Following a disappointing month of February where most of economic indicators came below expectations (retail sales, industrial production, existing home sales, etc.), high frequency indicators are now pointing to a sharp economic rebound that should materialize in March figures. The slowdown in U.S. economic activity observed in February was transitory and reflected a pullback from January (boosted by the $900bn stimulus voted in December), refund delays from IRS and adverse weather conditions.
As a result, weather normalization, an easing of Covid-19 restrictions in several states and the $1.9 trillion fiscal boost signed in March should translate into a massive economic rebound.
1. Oil production rebounded strongly amid weather normalization
In February, weather conditions were particularly advserse in some parts of the U.S. According to the EIA, “The cold snap that affected much of the central part of the country in mid-February disrupted energy systems, particularly in and around Texas. In the U.S. Gulf Coast, where the petroleum infrastructure has rarely operated in sub-zero temperatures, several refineries fully or partially shut down, leading to the largest reduction in Gulf Coast refinery operations in several years.” The move contributed to a significant decline in national mining production in February (-5.4% MoM). On the positive side, latest data show that oil production recovered in early March with no “permanent” production lost.
Our real-time US oil production tracking shows we are at ~10.8 to ~11 mb/d following the full recovery from the freeze-off.— HFI Research (@HFI_Research) March 17, 2021
No "permanent" production was lost from this.#OOTT pic.twitter.com/DXpdKyFtbA
2. Easing restrictions has boosted mobility
In the meantime, the improvement of the health situation since mid-January has pushed several states (California, Texas, etc.) to loosen Covid-19 restrictions. The easing of restrictions has translated into a bounce of mobility based on Apple data.
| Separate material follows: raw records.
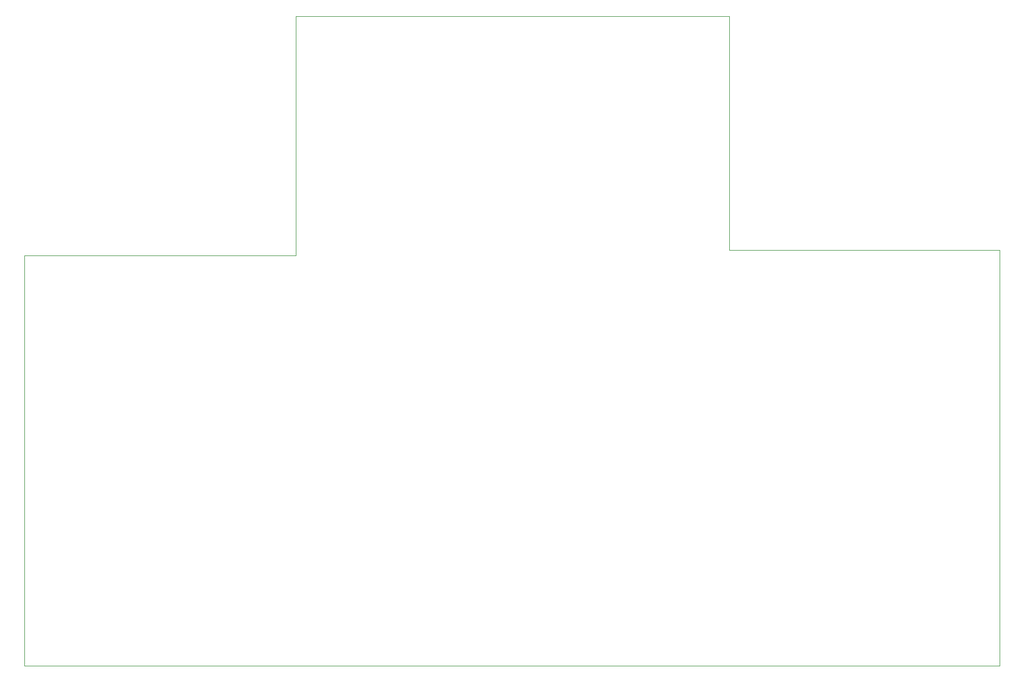
<source format=gm1>
G04*
G04 #@! TF.GenerationSoftware,Altium Limited,Altium Designer,24.1.2 (44)*
G04*
G04 Layer_Color=0*
%FSLAX44Y44*%
%MOMM*%
G71*
G04*
G04 #@! TF.SameCoordinates,E0F3E5AA-E928-4F3E-A3F1-0B3BCF619B82*
G04*
G04*
G04 #@! TF.FilePolarity,Positive*
G04*
G01*
G75*
%ADD41C,0.0254*%
D41*
X0Y0D02*
Y641350D01*
X424180D01*
Y1016000D01*
X1101090D01*
Y650240D01*
X1524000D01*
Y0D01*
X0D01*
M02*

</source>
Other data also show the same pattern with gasoline demand returning to pre-crisis level in March.
OOPS- UPDATED GRAPHIC. pic.twitter.com/jyZcUxa56M— Patrick De Haan ⛽️📊 (@GasBuddyGuy) March 22, 2021
In this context, Bloomberg reported that “Occupancy rates at U.S. hotels reached 52% last week, the highest since lockdowns began, according to lodging-data provider STR.”
3. March credit card data point to a rebound in consumer spending
Bank of America Chief Executive Officer Brian Moynihan said recently that “consumer spending and credit-card use are rebounding strongly“. In the meantime, JPM national credit and debit card spending data showed that the trend clearly improved in early March — before the new checks hit bank accounts.
🇺🇸 *BOFA CEO: CONSUMER SPENDING UP 10% SO FAR VERSUS MARCH 2020 - BBG— Christophe Barraud🛢 (@C_Barraud) March 15, 2021
*BOFA: MARCH SMALL-BUSINESS CREDIT TO EXCEED PRE-COVID LEVELS
*BOFA CEO: CONSUMER DELINQUENCIES BACK TO PRE-CRISIS LEVELS
*BOFA CEO: STIMULUS COMING INTO ACCOUNTS TODAY, TOMORROW
4. Labor market conditions improved significantly in March
Metrics linked to the labour market also posted robust results in early March. According to Indeed.com, “US job postings on March 12 were 8.6% above February 1, 2020, the pre-pandemic baseline“. In the meantime, JPMorgan’s alternative-data job-tracker suggests employment growth skyrocketed. It means that March NFP (release schudeled for April, 2) should increase sharply following a print of +379k in February.
JPMorgan’s alternative-data job-tracker suggests employment growth is kicking into a new gear.— Carl Quintanilla (@carlquintanilla) March 18, 2021
All in all, high frequency indicators point to a massive economic rebound as soon as March. The latter should boost 1Q21 GDP and offer a strong base effect for 2021. Moreover, the large amount of excess savings accumulated since March 2020 could partly flood the economy from 2Q21 amid improving confidence linked to the labour market and easing restrictions that would unlock spending related to travel, leisure and hospitality sectors.